Julien Fischer jfischer at opturion.com
Tue Dec 20 18:00:32 AEDT 2022


For review by anyone.

---------------------

Make characters an instance of the uenum typeclass

The recent change to sparse_bitsets broke the lex library in extras.
Specifically, we now now need to make characters an instance of the
uenum typeclass. This diff does so.

library/char.m:
      Add predicates and functions for converting between unsigned integers
      and characters.

      Make characters an instance of the uenum typeclass.

tests/hard_coded/Mmakefile:
tests/hard_coded/char_uint_conv.{m,exp,exp2}:
      Add a test of the above conversions.

NEWS:
      Announce the additions.

extras/lex.m:
      Conform to recent changes.

Julien.

diff --git a/NEWS b/NEWS
index a5322b4..913abd3 100644
--- a/NEWS
+++ b/NEWS
@@ -102,6 +102,18 @@ Changes to the Mercury standard library
      - func `promise_only_solution/1`
      - pred `promise_only_solution_io/4`

+### Changes to the `char` module
+
+* The following type has had its typeclass memberships changed:
+
+    - The type `character` is now an instance of the new `uenum` typeclass.
+
+* The following predicate and functions have been added:
+
+   - func `to_uint/1`
+   - pred `from_uint/2`
+   - func `det_from_uint/1`
+
  ### Changes to the `cord` module

  * The following predicates have been added:
diff --git a/extras/lex/lex.m b/extras/lex/lex.m
index 1f934c2..5e8722b 100644
--- a/extras/lex/lex.m
+++ b/extras/lex/lex.m
@@ -98,7 +98,7 @@
  :- instance regexp(regexp).
  :- instance regexp(char).
  :- instance regexp(string).
-:- instance regexp(sparse_bitset(T)) <= (regexp(T),enum(T)).
+:- instance regexp(sparse_bitset(T)) <= (regexp(T),uenum(T)).

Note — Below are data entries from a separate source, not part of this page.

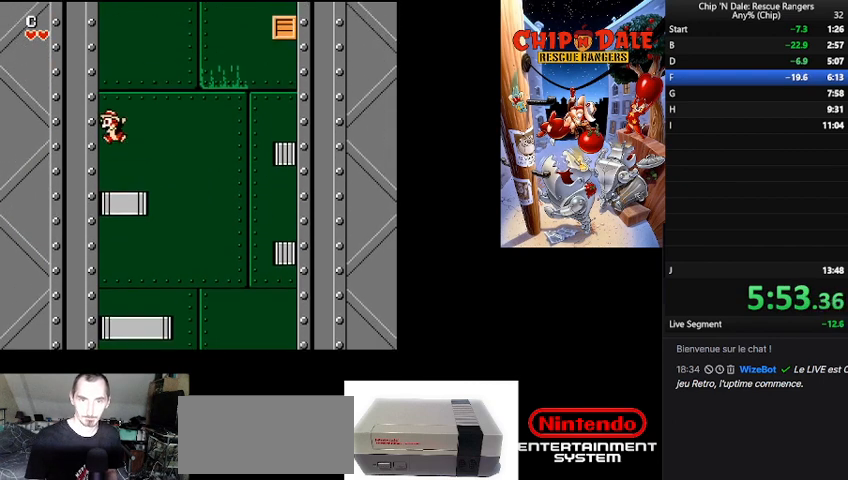
{"buttons": [], "events": [[400, "B", "up"]]}
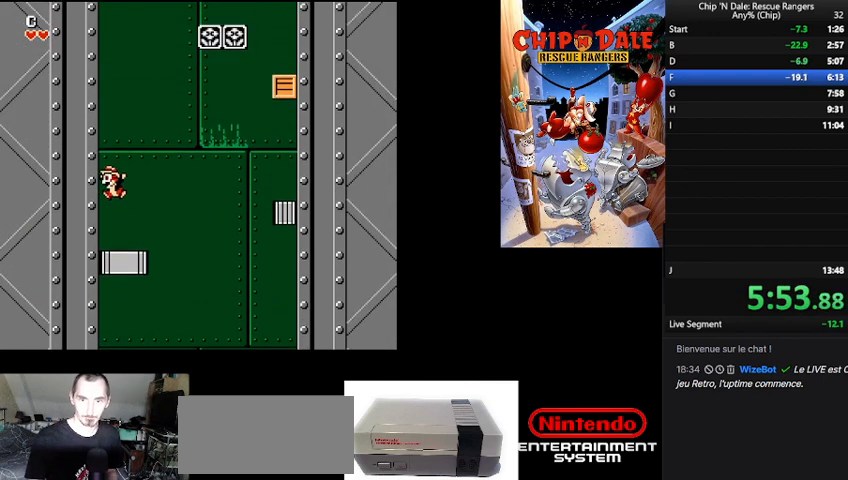
{"buttons": ["B"], "events": [[200, "B", "down"]]}
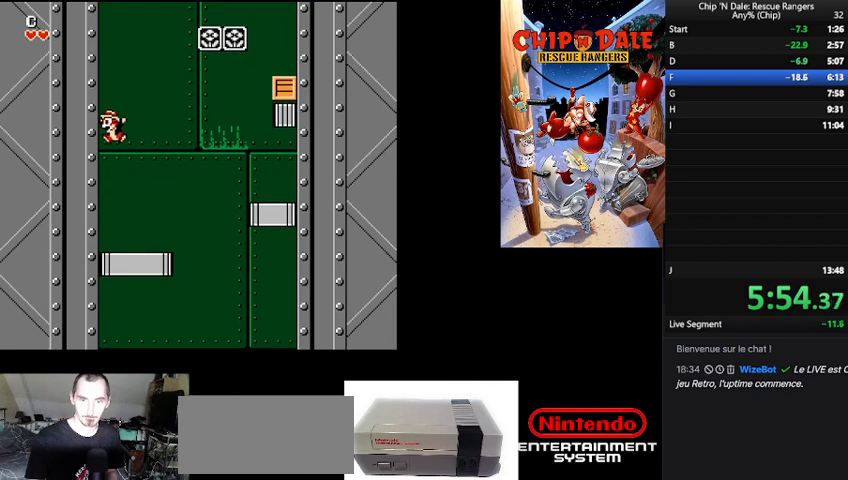
{"buttons": ["DPAD_RIGHT"], "events": [[100, "B", "up"], [333, "DPAD_RIGHT", "down"]]}
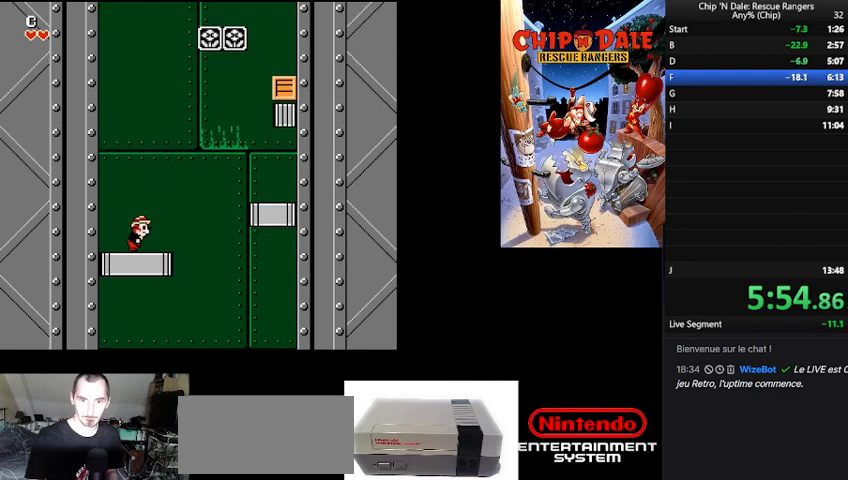
{"buttons": ["B", "DPAD_RIGHT"], "events": [[167, "B", "down"]]}
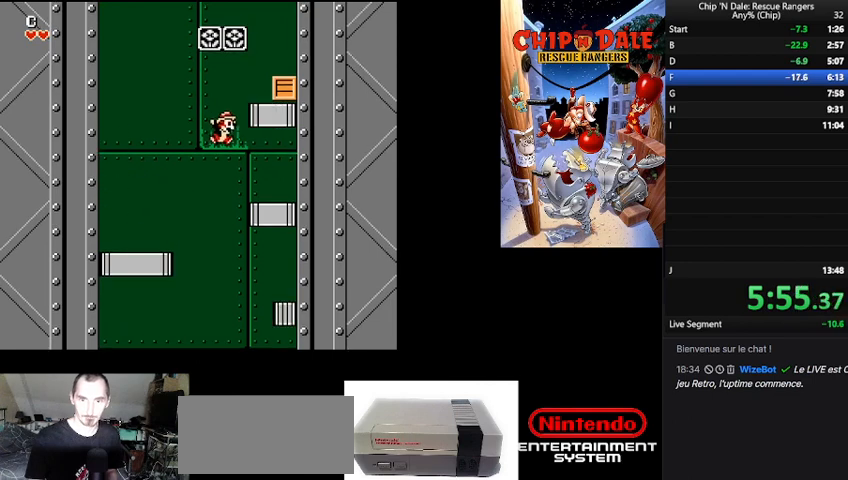
{"buttons": ["B"], "events": [[33, "B", "up"], [200, "DPAD_RIGHT", "up"], [267, "B", "down"]]}
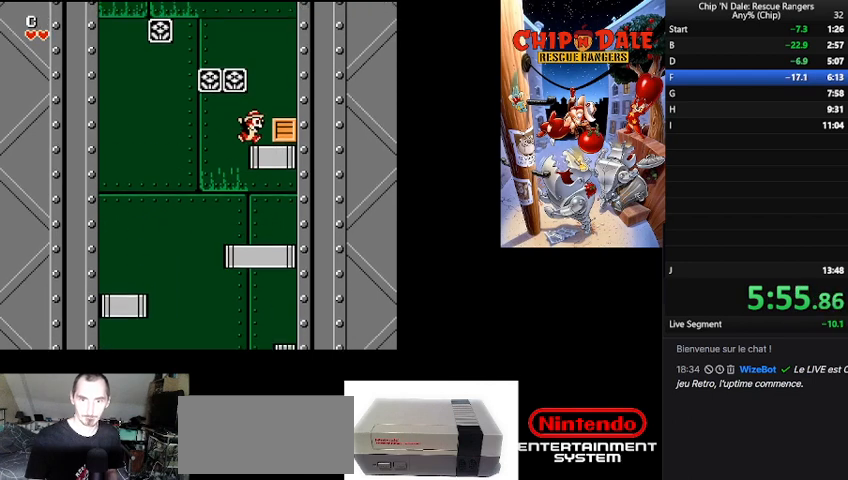
{"buttons": ["B", "DPAD_RIGHT"], "events": [[167, "B", "up"], [267, "B", "down"], [333, "DPAD_RIGHT", "down"]]}
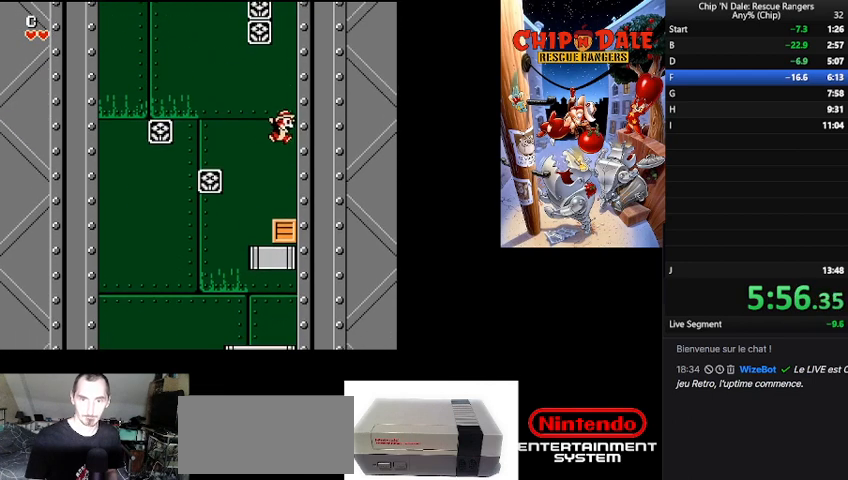
{"buttons": ["B", "DPAD_RIGHT"], "events": [[133, "B", "up"], [400, "B", "down"]]}
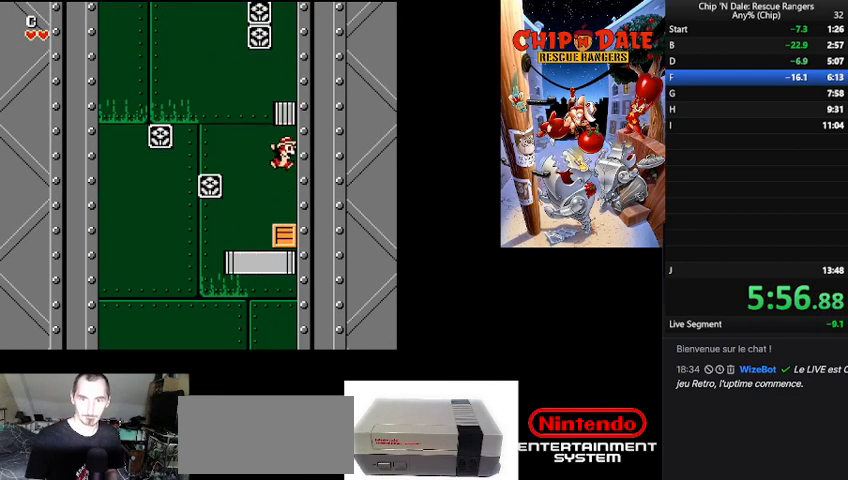
{"buttons": ["B", "DPAD_RIGHT"], "events": [[367, "B", "up"], [467, "B", "down"]]}
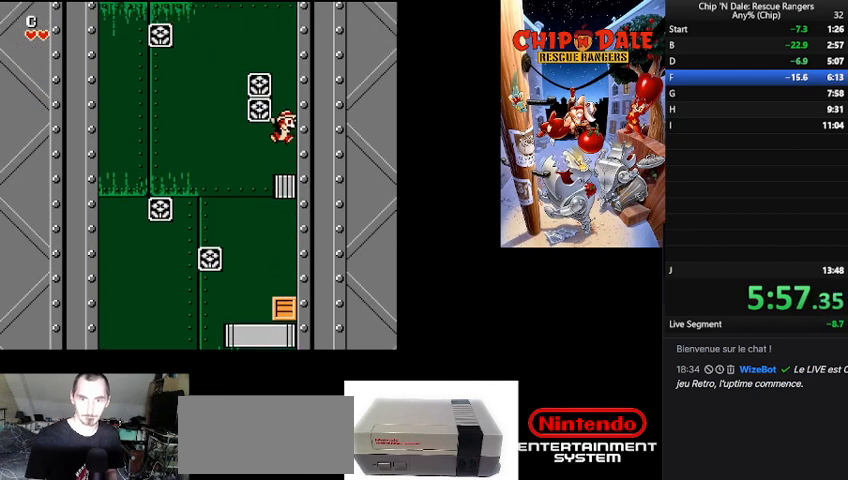
{"buttons": ["DPAD_RIGHT"], "events": [[400, "B", "up"]]}
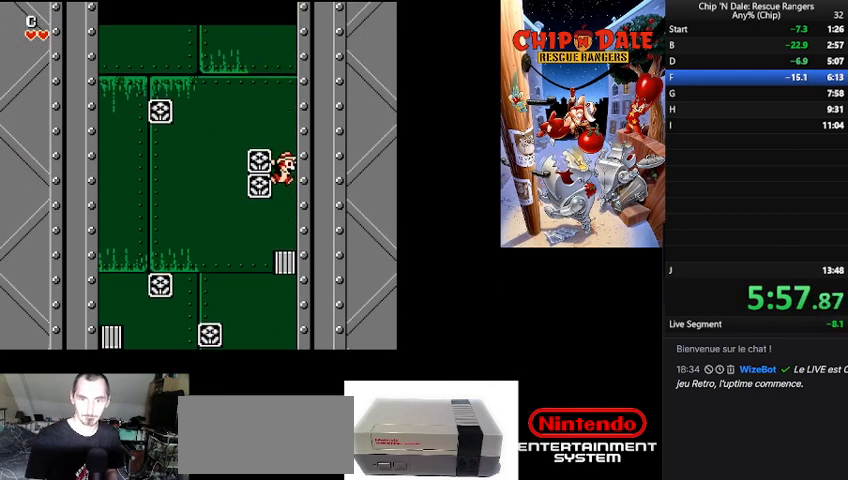
{"buttons": ["DPAD_RIGHT"], "events": [[33, "DPAD_RIGHT", "up"], [200, "DPAD_LEFT", "down"], [233, "B", "down"], [300, "DPAD_LEFT", "up"], [333, "DPAD_RIGHT", "down"], [467, "B", "up"]]}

      % Some basic non-primitive regexps.
      %
@@ -720,10 +720,10 @@ read_from_string(Offset, Result, String, unsafe_promise_unique(String)) :-
          )
  ].

-:- instance regexp(sparse_bitset(T)) <= (regexp(T),enum(T)) where [
+:- instance regexp(sparse_bitset(T)) <= (regexp(T),uenum(T)) where [
      re(SparseBitset) = charset(Charset) :-
          Charset = sparse_bitset.foldl(
-            func(Enum, Set0) = insert(Set0, char.det_from_int(to_int(Enum))),
+            func(Enum, Set0) = insert(Set0, char.det_from_uint(to_uint(Enum))),
              SparseBitset,
              sparse_bitset.init)
  ].
diff --git a/library/char.m b/library/char.m
index ba6e093..de29c6e 100644
--- a/library/char.m
+++ b/library/char.m
@@ -36,6 +36,7 @@
  :- type char == character.

  :- instance enum(character).
+:- instance uenum(character).

      % `to_int'/1 and `to_int(in, out)' convert a character to its
      % corresponding numerical code (integer value).
@@ -71,6 +72,19 @@
  :- func det_from_int(int) = char.
  :- pred det_from_int(int::in, char::out) is det.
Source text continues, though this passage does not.